+++ DATA PROVIDED

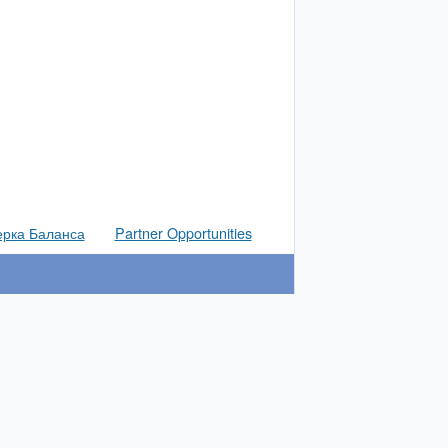
рка Баланса
Partner Opportunities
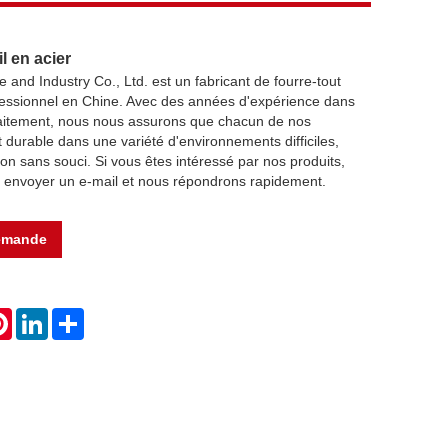
l en acier
and Industry Co., Ltd. est un fabricant de fourre-tout
ofessionnel en Chine. Avec des années d'expérience dans
 traitement, nous nous assurons que chacun de nos
t durable dans une variété d'environnements difficiles,
ion sans souci. Si vous êtes intéressé par nos produits,
s envoyer un e-mail et nous répondrons rapidement.
emande
atsApp
Pinterest
LinkedIn
Share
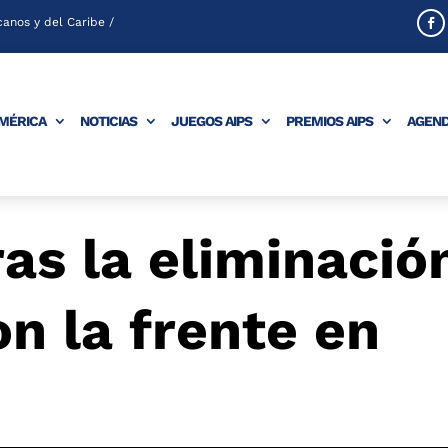
anos y del Caribe /
AMÉRICA
NOTICIAS
JUEGOS AIPS
PREMIOS AIPS
AGEN
as la eliminació
n la frente en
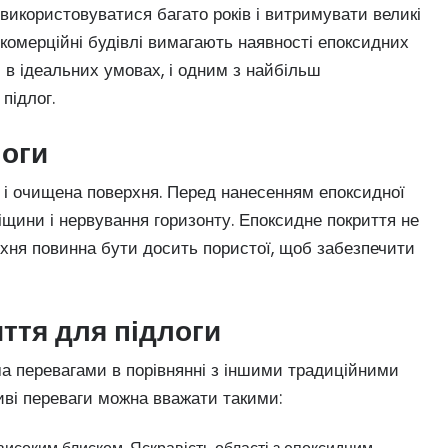
 використовуватися багато років і витримувати великі
 комерційні будівлі вимагають наявності епоксидних
и в ідеальних умовах, і одним з найбільш
підлог.
логи
а і очищена поверхня. Перед нанесенням епоксидної
іщини і нервування горизонту. Епоксидне покриття не
рхня повинна бути досить пористої, щоб забезпечити
ття для підлоги
ма перевагами в порівнянні з іншими традиційними
иві переваги можна вважати такими:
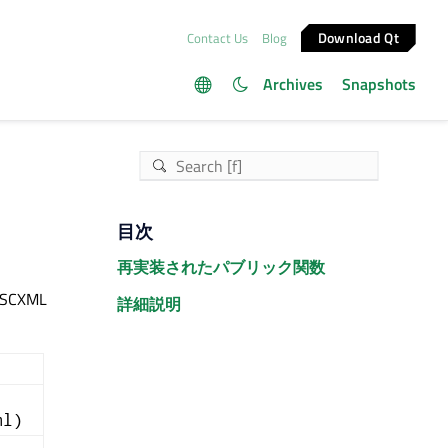
Download Qt
Contact Us
Blog
Archives
Snapshots
目次
再実装されたパブリック関数
SCXML
詳細説明
ml)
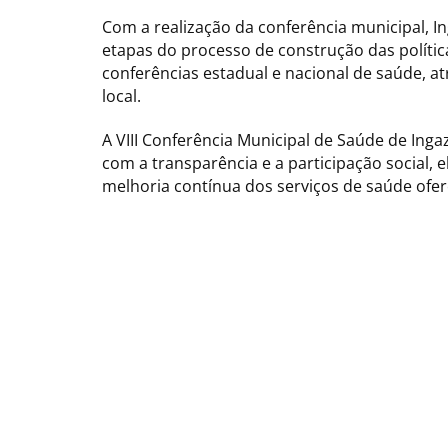
Com a realização da conferência municipal, I
etapas do processo de construção das polític
conferências estadual e nacional de saúde, a
local.
A VIII Conferência Municipal de Saúde de In
com a transparência e a participação social, 
melhoria contínua dos serviços de saúde ofer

++++++

_THE TASK_
Your output is the lines from the top of the entries through the line containing "Com a realização da conferência municipal, I", exactly as they stand. No pictures belong in it.

_REPLY TO THE EXERCISE_
рка Баланса
Partner Opportunities
l en acier
and Industry Co., Ltd. est un fabricant de fourre-tout
ofessionnel en Chine. Avec des années d'expérience dans
 traitement, nous nous assurons que chacun de nos
t durable dans une variété d'environnements difficiles,
ion sans souci. Si vous êtes intéressé par nos produits,
s envoyer un e-mail et nous répondrons rapidement.
emande
atsApp
Pinterest
LinkedIn
Share
anos y del Caribe /
AMÉRICA
NOTICIAS
JUEGOS AIPS
PREMIOS AIPS
AGEN
as la eliminació
n la frente en
 використовуватися багато років і витримувати великі
 комерційні будівлі вимагають наявності епоксидних
и в ідеальних умовах, і одним з найбільш
підлог.
логи
а і очищена поверхня. Перед нанесенням епоксидної
іщини і нервування горизонту. Епоксидне покриття не
рхня повинна бути досить пористої, щоб забезпечити
ття для підлоги
ма перевагами в порівнянні з іншими традиційними
иві переваги можна вважати такими:
Download Qt
Contact Us
Blog
Archives
Snapshots
目次
再実装されたパブリック関数
SCXML
詳細説明
ml)
Com a realização da conferência municipal, I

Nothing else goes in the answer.